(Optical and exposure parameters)
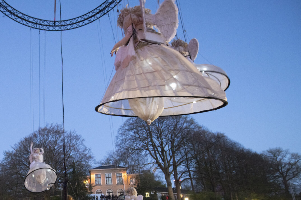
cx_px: 45
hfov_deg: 51.0
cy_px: 161
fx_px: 284
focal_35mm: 34
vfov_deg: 37.4
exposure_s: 1/20
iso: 1000
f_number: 2.8
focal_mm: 19
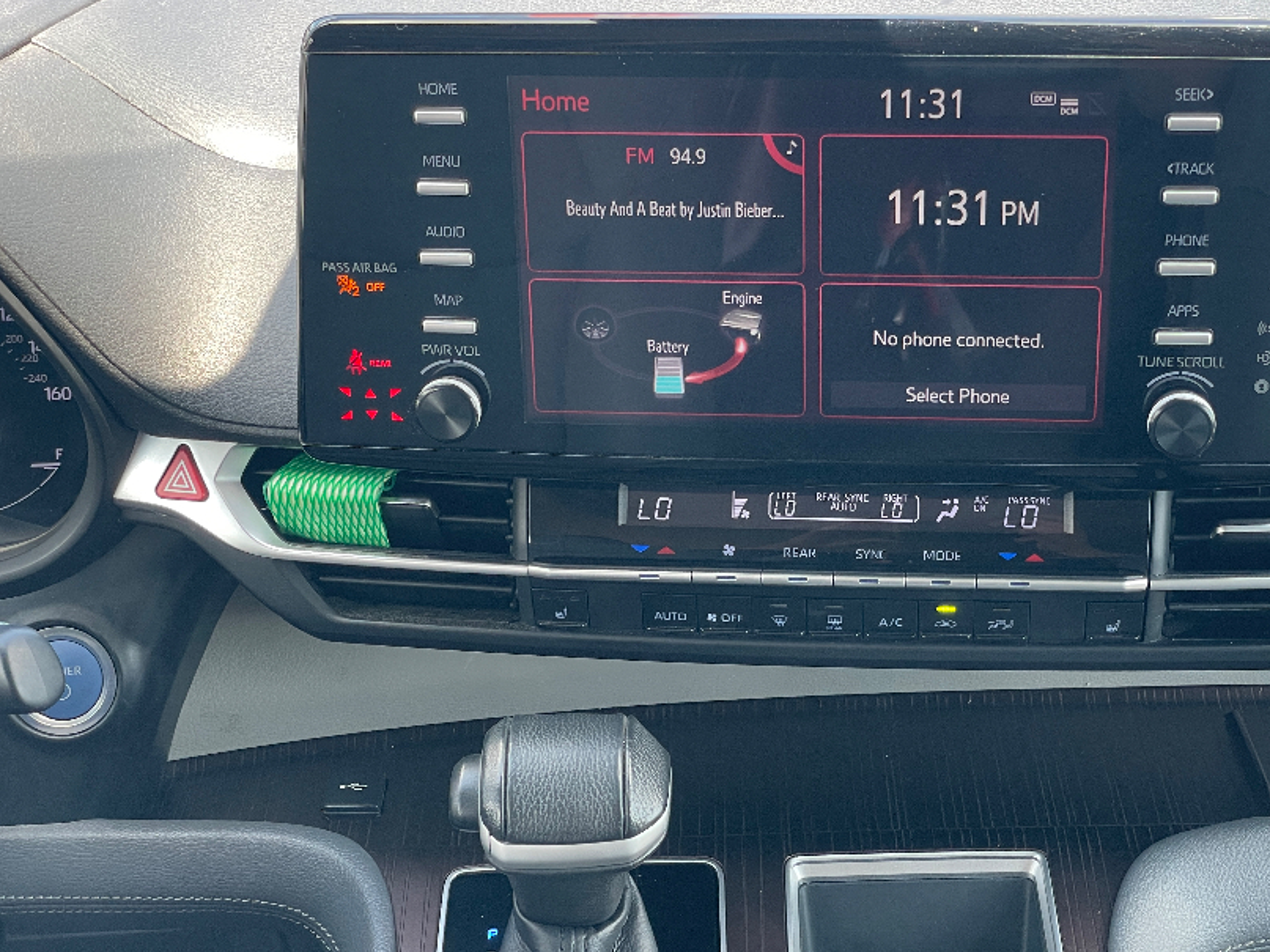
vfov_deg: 22.2
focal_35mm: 66
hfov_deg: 29.3
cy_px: 565
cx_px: 781
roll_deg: +0.7
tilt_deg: -29.5
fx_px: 2421
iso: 80
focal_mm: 6
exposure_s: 1/99
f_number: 2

**Job**
Quote the records in full and exactly; skip any image.

**Result for this task**
cx_px: 45
hfov_deg: 51.0
cy_px: 161
fx_px: 284
focal_35mm: 34
vfov_deg: 37.4
exposure_s: 1/20
iso: 1000
f_number: 2.8
focal_mm: 19
vfov_deg: 22.2
focal_35mm: 66
hfov_deg: 29.3
cy_px: 565
cx_px: 781
roll_deg: +0.7
tilt_deg: -29.5
fx_px: 2421
iso: 80
focal_mm: 6
exposure_s: 1/99
f_number: 2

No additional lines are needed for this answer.